■ INSTRUCTIONS TO FOLLOW
Once the line with "Гидромассаж ног – потоки воды с" is found in the data, output it and each following line exactly, up to and including the line with "Турецкая паровая баня – в душевой кабинке", and nothing before or after.

*** MATERIAL FOR THIS TASK ***

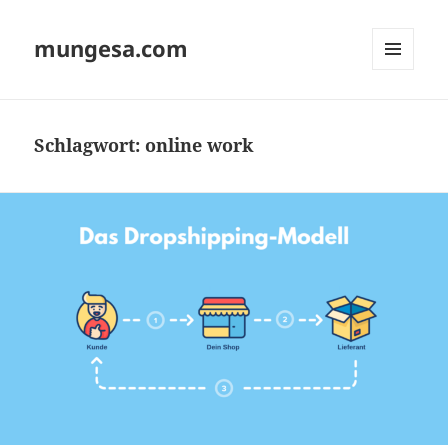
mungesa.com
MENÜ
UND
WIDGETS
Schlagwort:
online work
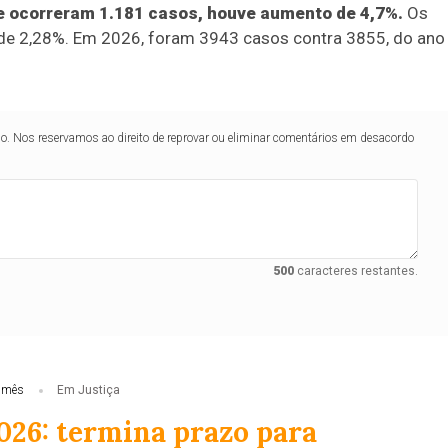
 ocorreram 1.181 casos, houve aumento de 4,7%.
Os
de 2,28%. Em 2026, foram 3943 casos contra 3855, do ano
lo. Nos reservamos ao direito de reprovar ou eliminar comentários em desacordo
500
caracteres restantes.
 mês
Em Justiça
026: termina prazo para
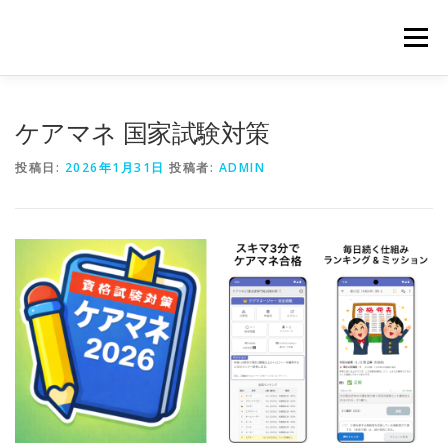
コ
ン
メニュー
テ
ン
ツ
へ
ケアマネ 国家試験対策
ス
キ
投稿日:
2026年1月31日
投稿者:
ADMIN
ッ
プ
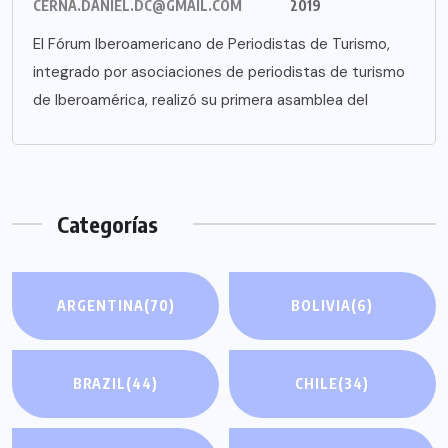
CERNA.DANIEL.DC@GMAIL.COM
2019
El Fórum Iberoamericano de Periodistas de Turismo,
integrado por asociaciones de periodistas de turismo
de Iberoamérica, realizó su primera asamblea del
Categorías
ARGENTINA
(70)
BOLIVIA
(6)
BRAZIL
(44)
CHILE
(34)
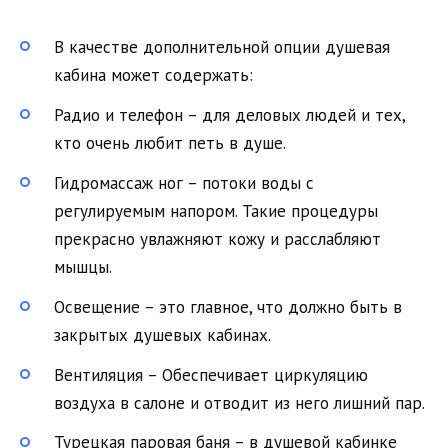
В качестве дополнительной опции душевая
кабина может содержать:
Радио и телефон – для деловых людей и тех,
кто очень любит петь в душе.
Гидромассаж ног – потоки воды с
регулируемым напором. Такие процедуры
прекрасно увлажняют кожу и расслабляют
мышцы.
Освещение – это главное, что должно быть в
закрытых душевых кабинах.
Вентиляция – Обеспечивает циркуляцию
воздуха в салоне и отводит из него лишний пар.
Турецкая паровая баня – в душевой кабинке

***
*** MATERIAL FOR THIS TASK ***

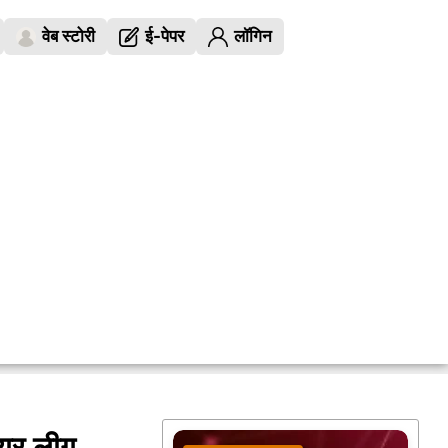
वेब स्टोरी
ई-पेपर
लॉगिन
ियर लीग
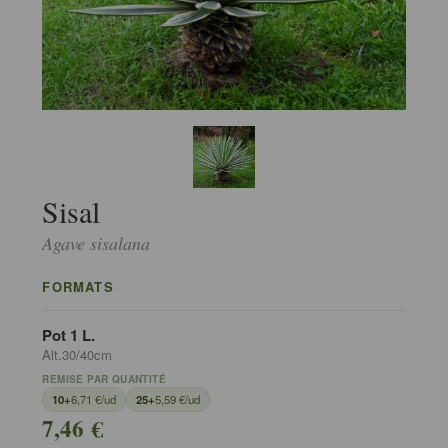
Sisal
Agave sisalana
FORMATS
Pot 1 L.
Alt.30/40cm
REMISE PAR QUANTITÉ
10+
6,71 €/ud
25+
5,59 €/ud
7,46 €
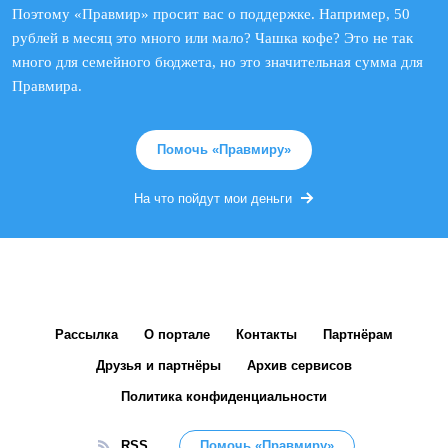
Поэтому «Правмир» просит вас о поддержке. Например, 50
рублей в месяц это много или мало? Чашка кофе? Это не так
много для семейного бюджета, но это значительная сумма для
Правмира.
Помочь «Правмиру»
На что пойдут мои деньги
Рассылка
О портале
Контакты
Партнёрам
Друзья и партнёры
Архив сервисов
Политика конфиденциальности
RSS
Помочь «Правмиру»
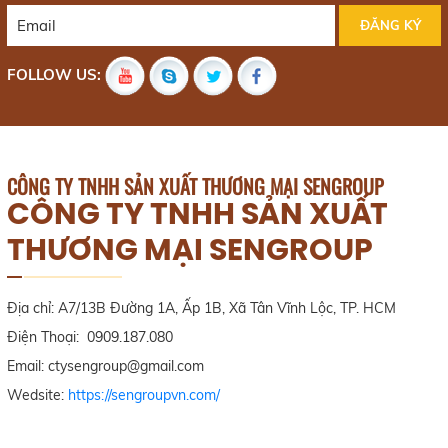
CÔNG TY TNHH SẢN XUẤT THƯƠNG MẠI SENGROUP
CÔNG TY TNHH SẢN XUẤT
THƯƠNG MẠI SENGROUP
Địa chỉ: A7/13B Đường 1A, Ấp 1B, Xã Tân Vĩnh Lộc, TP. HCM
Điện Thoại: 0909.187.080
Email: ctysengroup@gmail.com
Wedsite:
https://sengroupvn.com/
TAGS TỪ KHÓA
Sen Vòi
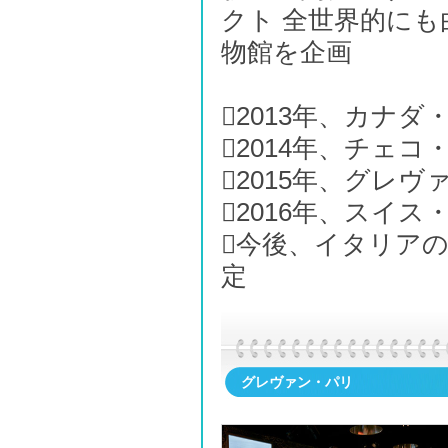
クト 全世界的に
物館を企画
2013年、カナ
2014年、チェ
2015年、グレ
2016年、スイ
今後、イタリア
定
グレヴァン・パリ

***

■ SOLUTION FOR THIS PROBLEM
Гидромассаж ног – потоки воды с
регулируемым напором. Такие процедуры
прекрасно увлажняют кожу и расслабляют
мышцы.
Освещение – это главное, что должно быть в
закрытых душевых кабинах.
Вентиляция – Обеспечивает циркуляцию
воздуха в салоне и отводит из него лишний пар.
Турецкая паровая баня – в душевой кабинке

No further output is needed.